This article by Jared Laureles and Jessica Xantomila first appeared in the April 30, 2025 edition of La Jornada, Mexico’s premier leftist daily newspaper.

Mexico City. Reducing the workweek from 48 to 40 hours, paying pensions in minimum wages rather than in Units of Measurement and Update (UMA), and eliminating taxes on benefits such as Christmas bonuses are some of the main demands that union organizations will raise during the May 1st march to commemorate Labor Day.

Various unions will attend this mobilization next Thursday, but the bloc formed by the General Association of Workers (AGT) and the National Union of Workers (UNT) warned that there is a risk that the traditional rally on the Zócalo square will not take place due to the structures and tents installed by the Mexico City government for Children’s Day activities.

Therefore, contingents of miners, university students, telephone operators, farmers, and others affiliated with these unions will have to surround the Plaza de la Constitución esplanade, because, so far, “there has been no positive response to providing us” with the space, indicated Rodolfo González, general secretary of the Mexican Workers’ Confederation (CROM).

He said a small platform will be set up next to the Metropolitan Cathedral, “but we won’t be stopping at the Zócalo. The general secretaries will watch the contingents pass by, and each labor union will probably take their positions there.”

At a press conference, he indicated that, in addition to demanding an increase in the Christmas bonus received by private sector workers from 15 to 30 days, they will also call for the reestablishment of dialogue between the federal government and the union organizations that comprise the AGT (General Confederation of Labor), in order to take action against the U.S. government’s policies.

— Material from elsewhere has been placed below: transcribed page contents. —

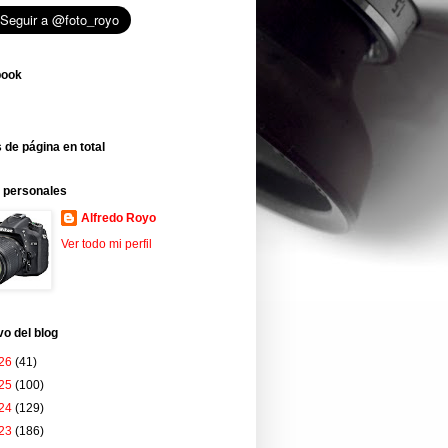
book
 de página en total
 personales
Alfredo Royo
Ver todo mi perfil
vo del blog
26
(41)
25
(100)
24
(129)
23
(186)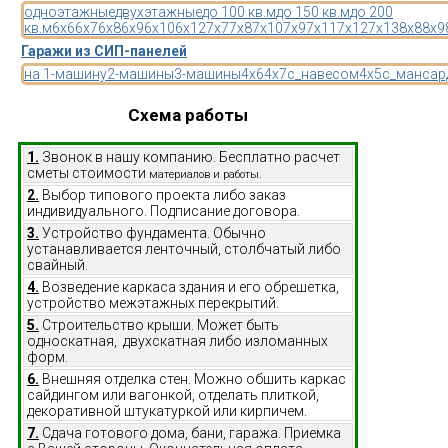
одноэтажные
двухэтажные
до 100 кв.м
до 150 кв.м
до 200
кв.м
6x6
6x7
6x8
6x9
6x10
6x12
7x7
7x8
7x10
7x9
7x11
7x12
7x13
8x8
8x9
Гаражи из СИП-панелей
на 1-машину
2-машины
3-машины
4x6
4x7
с_навесом
4x5
с_мансар
Схема работы
1.
Звонок в нашу компанию. Бесплатно расчет
сметы стоимости
материалов и работы.
2.
Выбор типового проекта либо заказ
индивидуального. Подписание договора.
3.
Устройство фундамента. Обычно
устанавливается ленточный, столбчатый либо
свайный.
4.
Возведение каркаса здания и его обрешетка,
устройство межэтажных перекрытий.
5.
Строительство крыши. Может быть
односкатная, двухскатная либо изломанных
форм.
6.
Внешняя отделка стен. Можно обшить каркас
сайдингом или вагонкой, отделать плиткой,
декоративной штукатуркой или кирпичем.
7.
Сдача готового дома, бани, гаража. Приемка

González mentioned that after the mobilizations, they will have lunch with President Claudia Sheinbaum, to whom, he said, they will deliver a document “telling her that we must reestablish permanent social dialogue.”

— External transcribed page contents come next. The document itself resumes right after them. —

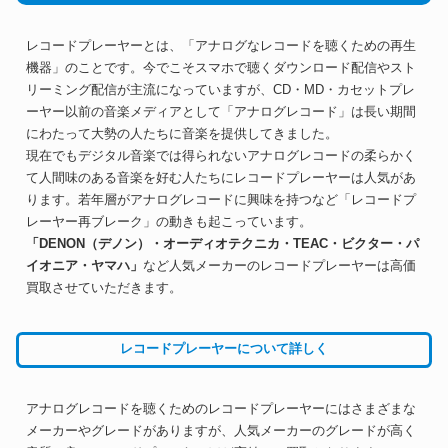
レコードプレーヤーとは、「アナログなレコードを聴くための再生
機器」のことです。今でこそスマホで聴くダウンロード配信やスト
リーミング配信が主流になっていますが、CD・MD・カセットプレ
ーヤー以前の音楽メディアとして「アナログレコード」は長い期間
にわたって大勢の人たちに音楽を提供してきました。
現在でもデジタル音楽では得られないアナログレコードの柔らかく
て人間味のある音楽を好む人たちにレコードプレーヤーは人気があ
ります。若年層がアナログレコードに興味を持つなど「レコードプ
レーヤー再ブレーク」の動きも起こっています。
「DENON（デノン）・オーディオテクニカ・TEAC・ビクター・パ
イオニア・ヤマハ」
など人気メーカーのレコードプレーヤーは高価
買取させていただきます。
レコードプレーヤーについて詳しく
アナログレコードを聴くためのレコードプレーヤーにはさまざまな
メーカーやグレードがありますが、人気メーカーのグレードが高く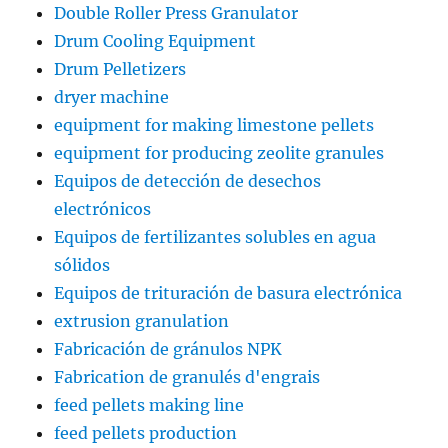
Double Roller Press Granulator
Drum Cooling Equipment
Drum Pelletizers
dryer machine
equipment for making limestone pellets
equipment for producing zeolite granules
Equipos de detección de desechos
electrónicos
Equipos de fertilizantes solubles en agua
sólidos
Equipos de trituración de basura electrónica
extrusion granulation
Fabricación de gránulos NPK
Fabrication de granulés d'engrais
feed pellets making line
feed pellets production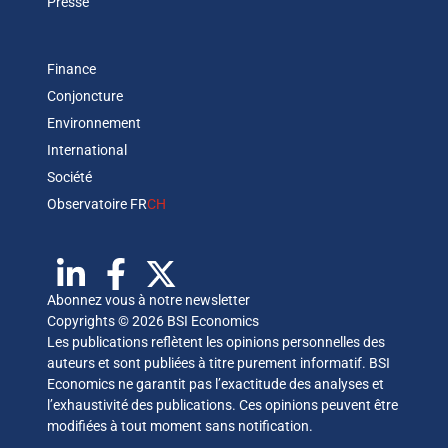
Presse
Finance
Conjoncture
Environnement
International
Société
Observatoire FR
CH
Abonnez vous à notre newsletter
Copyrights © 2026 BSI Economics
Les publications reflètent les opinions personnelles des
auteurs et sont publiées à titre purement informatif. BSI
Economics ne garantit pas l’exactitude des analyses et
l’exhaustivité des publications. Ces opinions peuvent être
modifiées à tout moment sans notification.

He acknowledged that unionism “has lost a great deal of strength, it has declined,” due to “ferocious economic policies” aimed at diminishing the benefits of the working class.

Teacher of the CNTE at the Zócalo, Mexico City Photo: Jay Watts

“We are scattered and have not had the capacity to organize ourselves” to defend workers, as was the case with the exemplary struggle of the National Coordinators of Education Workers (CNTE) to overturn the reform of the ISSSTE Law. They did have the capacity,” he said.

One of the marches will depart from the Angel of Independence and will be led by organizations affiliated with the New Central of Workers and the CNTE, which will insist on the repeal of the 2007 reforms to the ISSSTE Law and the Education Law of Enrique Peña Nieto’s administration.

Meanwhile, other contingents of workers affiliated with the AGT and UNT will gather at the Lázaro Cárdenas Central Axis and Juárez Avenue.

Both mobilizations will converge at the Zócalo.

As for the unions that are part of the Labor Congress (CT), such as the Confederation of Mexican Workers (CTM) and railroad workers, they have agreed to once again suspend their participation in the May 1st rallies, union sources indicated.

Separately, the National Front for 40 Hours announced that it has filed an injunction seeking “immediate and prompt approval” by federal deputies in the current legislature of the reform proposal drafted in 2022 to reduce the work week with two days off and improve workers’ working conditions.

The group delivered a letter to President Sheinbaum and Secretary of Labor Marath Bolaños at the National Palace on Tuesday requesting approval of this proposal.

They recalled that there are currently six initiatives ready for discussion in the Chamber of Deputies.

“All that’s missing is the political will of legislators, and of course, the president, to approve this reform, which will be part of addressing the public health and economic problems posed by grueling workdays,” they stated at a press conference outside the National Palace.